INSTRUCTION: Below are the records; locate each line with the word "nasıl" and copy it.

━━━━━━━━━━

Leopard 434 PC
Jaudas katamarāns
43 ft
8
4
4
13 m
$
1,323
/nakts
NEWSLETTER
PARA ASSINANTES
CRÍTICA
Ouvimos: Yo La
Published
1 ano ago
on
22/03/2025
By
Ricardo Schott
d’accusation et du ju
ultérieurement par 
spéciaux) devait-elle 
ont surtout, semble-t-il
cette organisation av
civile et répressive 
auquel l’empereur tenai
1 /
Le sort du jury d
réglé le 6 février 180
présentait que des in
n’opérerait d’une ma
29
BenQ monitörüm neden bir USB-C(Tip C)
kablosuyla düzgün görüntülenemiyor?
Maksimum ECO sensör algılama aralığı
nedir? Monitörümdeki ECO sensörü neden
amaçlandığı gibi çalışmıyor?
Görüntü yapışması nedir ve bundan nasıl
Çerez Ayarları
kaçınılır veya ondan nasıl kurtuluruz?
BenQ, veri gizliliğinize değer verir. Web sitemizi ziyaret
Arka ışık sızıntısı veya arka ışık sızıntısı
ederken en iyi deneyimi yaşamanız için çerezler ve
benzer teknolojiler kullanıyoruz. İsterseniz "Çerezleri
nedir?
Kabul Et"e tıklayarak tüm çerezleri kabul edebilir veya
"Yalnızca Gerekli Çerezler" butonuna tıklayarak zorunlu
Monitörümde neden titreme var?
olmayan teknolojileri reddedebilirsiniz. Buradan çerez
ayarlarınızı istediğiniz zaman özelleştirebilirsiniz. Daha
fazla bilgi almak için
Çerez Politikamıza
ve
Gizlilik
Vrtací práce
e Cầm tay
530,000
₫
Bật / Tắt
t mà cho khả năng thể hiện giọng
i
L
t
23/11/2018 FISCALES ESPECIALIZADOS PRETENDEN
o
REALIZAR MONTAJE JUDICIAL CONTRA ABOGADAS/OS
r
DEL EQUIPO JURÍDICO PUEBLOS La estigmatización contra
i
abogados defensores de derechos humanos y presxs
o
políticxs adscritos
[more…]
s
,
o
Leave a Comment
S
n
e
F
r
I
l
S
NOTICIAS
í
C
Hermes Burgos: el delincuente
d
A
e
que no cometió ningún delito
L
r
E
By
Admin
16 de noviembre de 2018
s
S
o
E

━━━━━━━━━━

EXERCISE SOLUTION:
Görüntü yapışması nedir ve bundan nasıl
kaçınılır veya ondan nasıl kurtuluruz?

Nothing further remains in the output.